EXERCISE INSTRUCTIONS: Below are the records; copy out every line that holds the word "ring".

EXERCISE MATERIALS:
·····

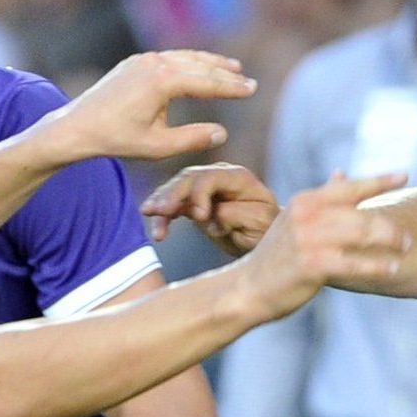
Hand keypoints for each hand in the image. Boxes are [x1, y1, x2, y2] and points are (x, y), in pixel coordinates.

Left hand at [39, 51, 253, 166]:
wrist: (77, 127)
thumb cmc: (117, 140)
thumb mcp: (159, 147)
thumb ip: (192, 139)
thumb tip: (222, 132)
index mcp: (163, 81)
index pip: (206, 82)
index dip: (231, 88)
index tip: (251, 90)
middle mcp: (154, 63)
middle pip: (199, 66)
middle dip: (225, 74)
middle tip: (248, 81)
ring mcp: (143, 60)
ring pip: (185, 58)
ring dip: (209, 63)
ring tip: (231, 67)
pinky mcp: (134, 63)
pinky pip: (170, 58)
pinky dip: (189, 62)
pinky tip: (198, 67)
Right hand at [144, 164, 278, 252]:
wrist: (266, 239)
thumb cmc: (267, 230)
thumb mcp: (259, 223)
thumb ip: (235, 215)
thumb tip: (210, 216)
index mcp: (238, 178)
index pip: (211, 177)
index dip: (200, 193)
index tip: (199, 217)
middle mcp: (219, 177)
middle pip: (189, 178)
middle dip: (172, 194)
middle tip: (159, 211)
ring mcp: (205, 188)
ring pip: (177, 189)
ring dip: (162, 202)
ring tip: (148, 214)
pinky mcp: (194, 202)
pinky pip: (175, 206)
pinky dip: (163, 216)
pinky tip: (157, 230)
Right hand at [233, 172, 408, 320]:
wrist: (249, 287)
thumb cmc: (278, 256)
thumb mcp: (296, 219)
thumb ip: (322, 198)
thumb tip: (342, 173)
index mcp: (306, 201)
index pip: (349, 187)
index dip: (379, 181)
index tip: (404, 176)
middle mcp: (307, 215)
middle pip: (361, 214)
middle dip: (389, 226)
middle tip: (406, 237)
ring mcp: (309, 240)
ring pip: (361, 234)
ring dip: (389, 241)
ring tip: (405, 248)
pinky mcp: (312, 265)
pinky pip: (353, 264)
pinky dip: (375, 265)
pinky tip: (391, 268)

·····

OUTPUT FOR THIS TASK:
ring mcp: (143, 60)
ring pip: (185, 58)
ring dip: (209, 63)
ring tip: (231, 67)
ring mcp: (205, 188)
ring pip: (177, 189)
ring dip: (162, 202)
ring tip: (148, 214)
ring mcp: (309, 240)
ring pip: (361, 234)
ring dip: (389, 241)
ring tip: (405, 248)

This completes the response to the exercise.